Sırtladığı küfesiyle Galata Köprüsü'nde yürüyen yalınayak bir Sırt Hamalı, 1920'li yıllar.

Falih Rıfkı Atay Anlatıyor: İki Büklüm Cumhuriyet Vatandaşı Olamaz!.

“İstanbul’da yük altında bir hamal daha ölmüştür. Bu fırsatla İçişleri Bakanımızın yaptığı bir tamimi neşrediyoruz.

Vagon perdesini kaldırdığınızda, şark toprağına ayak bastığınızı bildiren facialardan biri sırt ve sırık hamalıdır. İnsan, derhal değerini kaybetmiş gibi olur.

Bir insan sırtında veya birbirine sırıkla bağlı bir kaç insanın omuzları üstünde deve çökertecek, beygir inletecek ve dingil kıracak ağırlıkta yük!.. Körük sesi veren göğüsler, fırlamış damarlar, kanlı bakışlar!…

Ankaramız bu manzaradan kurtulmuştur.

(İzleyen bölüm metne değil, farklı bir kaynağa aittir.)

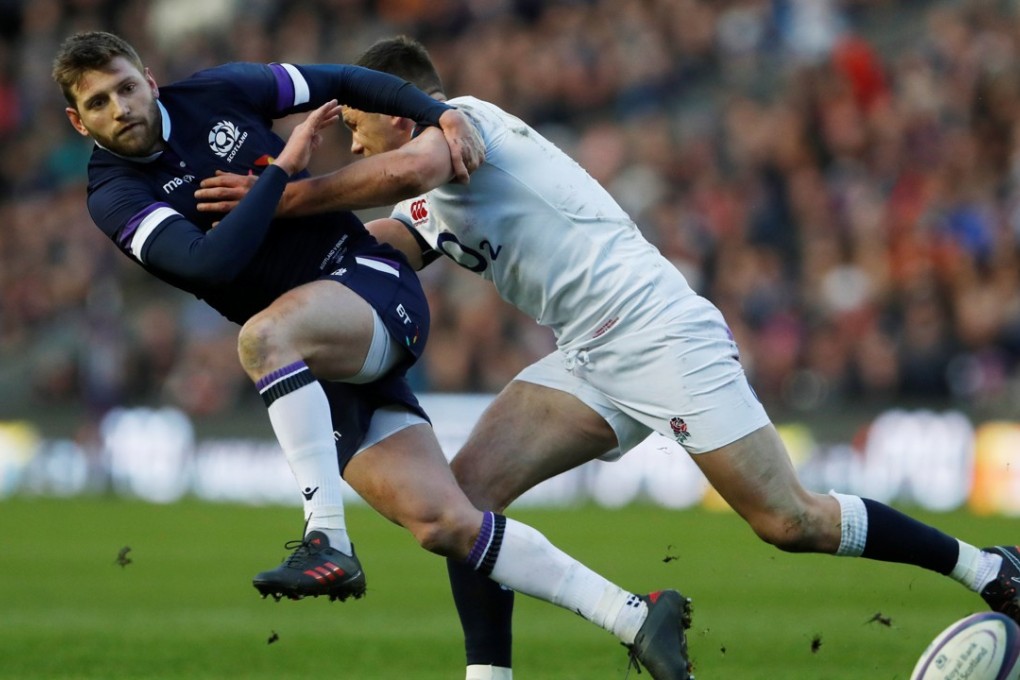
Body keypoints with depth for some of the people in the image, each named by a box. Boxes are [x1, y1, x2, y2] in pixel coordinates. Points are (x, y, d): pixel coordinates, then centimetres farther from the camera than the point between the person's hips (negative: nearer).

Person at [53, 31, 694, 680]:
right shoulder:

Hamallar küçük yükleri elde ve ağırlarını arabada taşımaktadırlar. Diğer şehirlerimizin niçin beklediklerini sorabilir miyiz? Acaba bize araba tekerleklerine elverişli düz yollar olmadığını mı söyleyecekler? Böyle bir iddia meşhur özür ve suç fıkrasını hatıra getirebilir.

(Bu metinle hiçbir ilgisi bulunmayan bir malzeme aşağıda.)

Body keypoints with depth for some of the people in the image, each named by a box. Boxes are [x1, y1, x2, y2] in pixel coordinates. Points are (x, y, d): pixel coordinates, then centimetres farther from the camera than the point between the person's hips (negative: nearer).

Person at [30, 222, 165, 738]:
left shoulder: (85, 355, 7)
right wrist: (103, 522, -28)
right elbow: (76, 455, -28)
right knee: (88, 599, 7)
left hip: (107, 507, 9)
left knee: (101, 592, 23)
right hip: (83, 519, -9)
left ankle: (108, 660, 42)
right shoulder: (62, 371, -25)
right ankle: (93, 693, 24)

Daha kısasını söyleyeyim: İki büklüm Cumhuriyet vatandaşı olamaz!. Sırt ve sırık hamallarının ıstırabını seyretmeye daha uzun müddet tahammül etmek istemiyoruz!.

Sırtladığı küfesiyle Galata Köprüsü’nde yürüyen yalınayak bir Sırt Hamalı, 1920’li yıllar.

Falih Rıfkı Atay, Belediyeler Dergisi, Ocak-Şubat 1936, Ankara.